Unabhängig vom Kontext, in dem eine Reportage erscheint, wird von ihr erwartet, dass sie die Wirklichkeit, so weit wie durch die Sprache möglich, abbildet. Diese besondere Qualität ist es, die eine Verortung so schwierig macht; denn die Wiedergabe von Realität ist Definitionssache und diese mithin der wohl grösste Streitpunkt in der Literaturgeschichte. Schon in der Antike bezweifelt Platon die Möglichkeit, die Realität nachahmend darstellen zu können. Im Laufe der Zeit hat sich daraus ein Realismusstreit entwickelt, der im 19. und 20. Jahrhundert seinen Höhepunkt fand. Die Frage, ob die Realität objektiv wiedergegeben werden kann, wird auch heute noch gestellt. Es setzt sich aber verstärkt die Einsicht durch, dass eine Wahrnehmung ohne Standpunktnahme grundsätzlich nicht möglich ist, weshalb nicht zuletzt auch die strikte Trennung von Journalismus und Literatur einer Relativierung bedarf.
Die Zukunft der Reportage
Die Entwicklung der Medienwelt des 21. Jahrhunderts lässt sich mit einer deutlichen Tendenz zum «Infotainment» treffend bezeichnen. Auch wenn dieses Schlagwort vielfach negativ besetzt sein mag, weil damit ein Qualitätsverlust verbunden wird, hat das damit bezeichnete Phänomen dennoch seine guten Seiten für die Reportage: Der Bedarf an Informationen bei gleichzeitigem Entertainment rückt sie – und mit ihr den investigativen Journalismus – erneut ins publizistische Rampenlicht.

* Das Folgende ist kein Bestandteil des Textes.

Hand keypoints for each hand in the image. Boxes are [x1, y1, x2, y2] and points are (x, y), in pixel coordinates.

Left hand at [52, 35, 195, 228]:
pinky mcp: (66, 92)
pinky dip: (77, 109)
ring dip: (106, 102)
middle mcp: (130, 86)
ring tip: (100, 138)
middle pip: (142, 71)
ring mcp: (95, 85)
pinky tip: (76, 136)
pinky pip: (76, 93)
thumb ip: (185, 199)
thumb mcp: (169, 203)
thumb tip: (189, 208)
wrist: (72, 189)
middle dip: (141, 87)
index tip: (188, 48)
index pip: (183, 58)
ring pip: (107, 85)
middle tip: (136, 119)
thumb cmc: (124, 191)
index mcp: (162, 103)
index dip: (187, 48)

Auch wenn die Reportage für die tagesaktuelle Berichterstattung eher ungeeignet ist, wird sie ihren Platz in Magazinen, Zeitschriften und Büchern weiterhin behaupten, vielleicht in Fundamentalopposition zu obligatem publizistischem «Kurzfutter» sogar ausbauen. Im schnelllebigen Journalismus ist sie der ruhende Pol, der zum Miterleben einlädt.